Suppose that one day, however, Crusoe manages to catch two fish. Such a seemingly simple if fortunate event will have significant bearing on Crusoe’s prospects—it raises the possibility of capitalist development on his little island. Such development is not certain but rather will depend on Crusoe’s n
ext decision: whether immediately to feast on the two fish or instead delay his gratification and save the second fish for the following day’s meal. If he decides immediately to consume both fish, potential capitalist development is halted in its tracks. On the next day, Crusoe is “back to Go,” that is, he must continue to expend all his resources, his labor and time, in the attempt to catch the daily fish he needs for survival. If, however, Crusoe is more self-disciplined and far-sighted, he will choose not to eat the second fish but rather save it. In that event, he begins to build his “capital” (savings), thereby enlarging the personal resources—the time and labor—he has at his disposal. On the following day, he will not have to use all his limited resources to catch a fish, as was the case up to this point. His decision to save the second fish means that he can now “invest” the time and labor he would normally expend toward catching his daily fish toward production of another good, that is, satisfaction of another need.

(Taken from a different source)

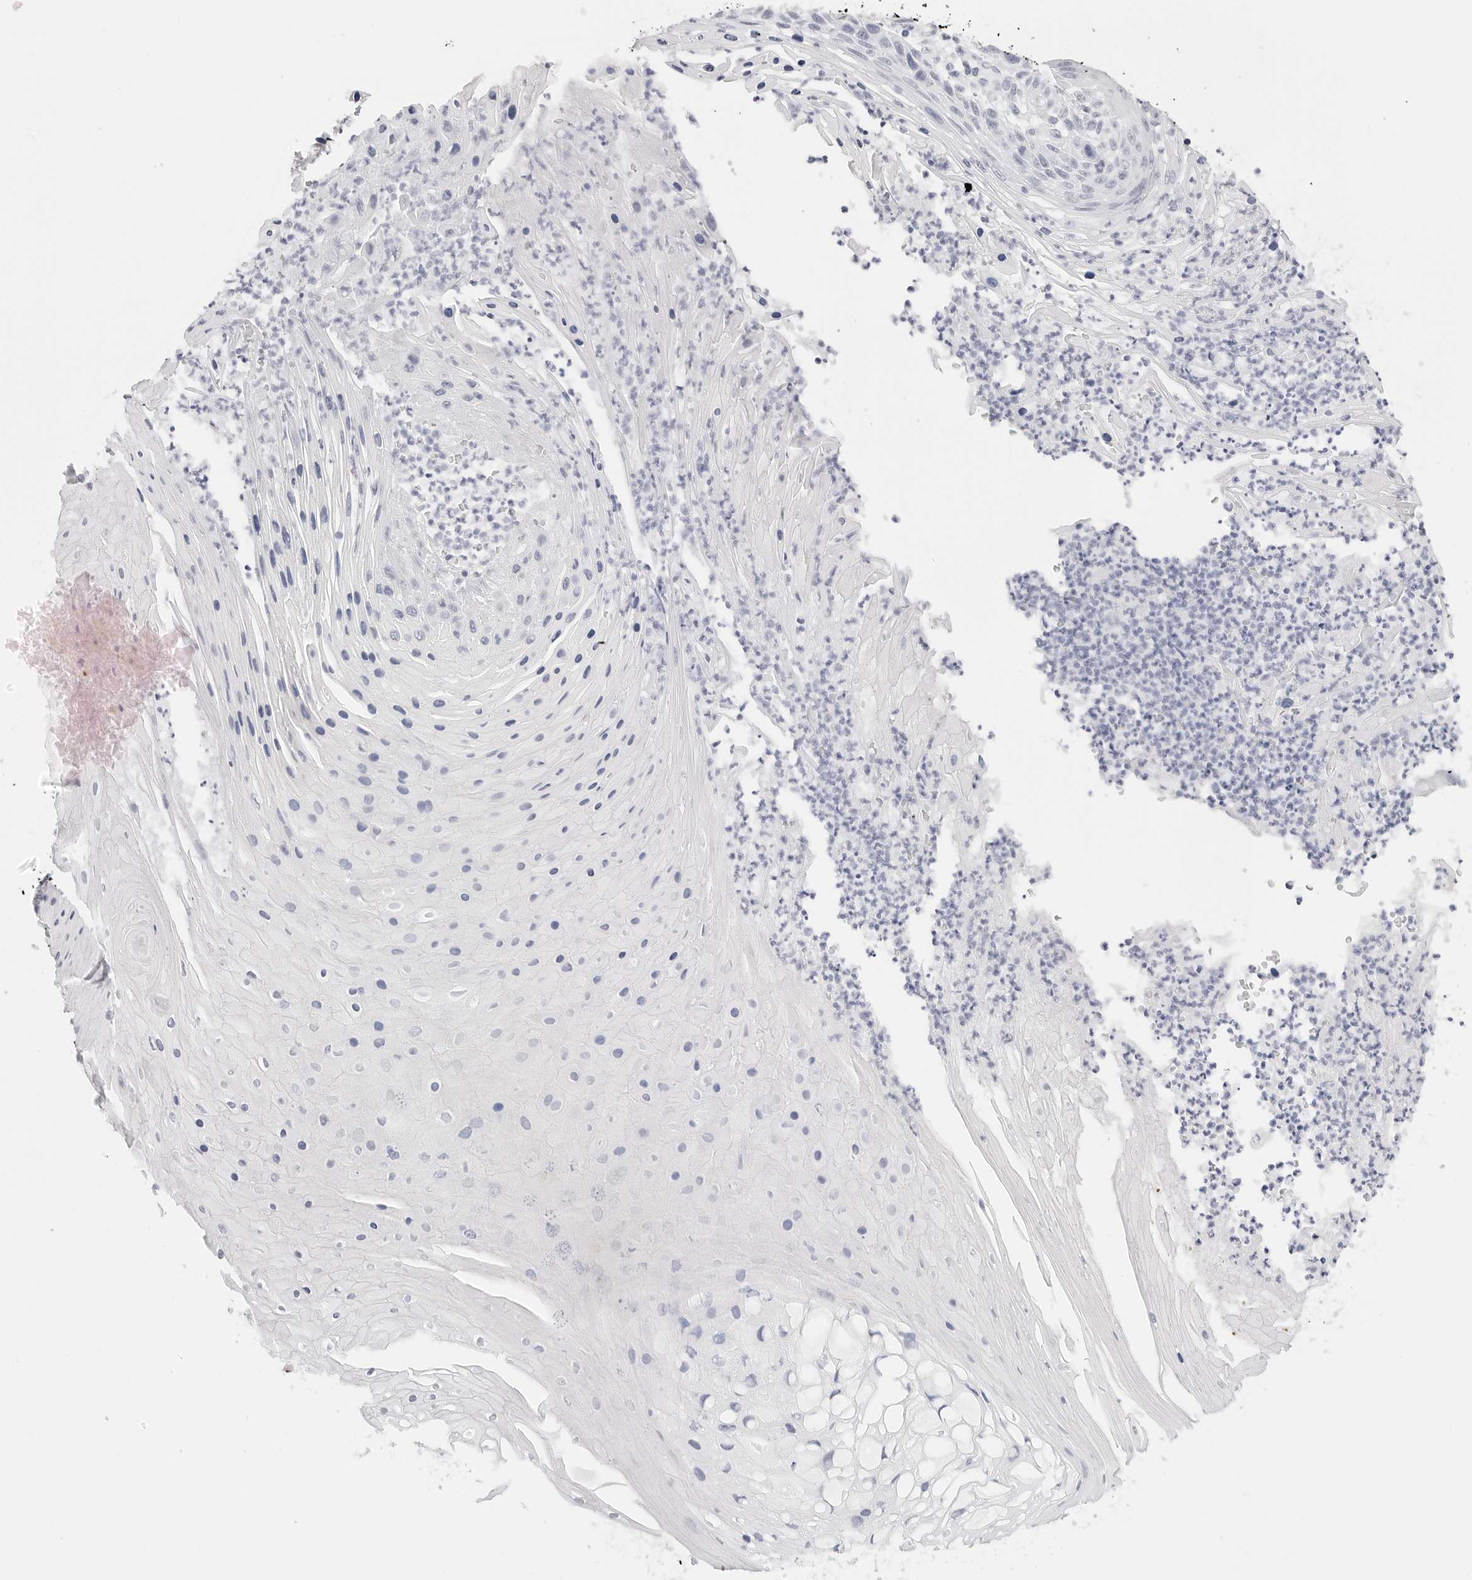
{"staining": {"intensity": "negative", "quantity": "none", "location": "none"}, "tissue": "skin cancer", "cell_type": "Tumor cells", "image_type": "cancer", "snomed": [{"axis": "morphology", "description": "Squamous cell carcinoma, NOS"}, {"axis": "topography", "description": "Skin"}], "caption": "Tumor cells show no significant protein expression in skin squamous cell carcinoma.", "gene": "TFF2", "patient": {"sex": "female", "age": 88}}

If he is truly wise, moreover, Crusoe will choose to invest his savings (capital) in the production of what economists call “producer” goods, that is, goods such as tools that are not suitable for immediate consumption but rather useful in the production of consumption goods. If Crusoe is a good capitalist, then, he will use the time and labor he has gained by delaying consumption of the second fish to, say, scour the island for material suitable for building a net. He cannot consume the net, but it will greatly facilitate his attempts to catch (consumable) fish in the future. Suppose, then, that Crusoe uses his savings—his additional time and labor—to build a net and manages on the following day to catch half a dozen fish with his new tool. He is now well on the way to even further capitalist development. The net, the tool, has enormously increased the productivity of his labor, and he reaps the benefits of such productivity as additional “wealth,” in his case, additional time and labor. Now released from the daily necessity of catching a fish, Crusoe can employ such resources in the production of yet other goods that will further improve his condition, perhaps shelter, clothing, and so on. By choosing to save the second fish—the fruit of production beyond his subsistence needs—and further choosing to invest the additional time and labor so gained in the production of a non-consumable tool, Crusoe has increased his wealth and wellbeing. Indeed he has become a successful capitalist.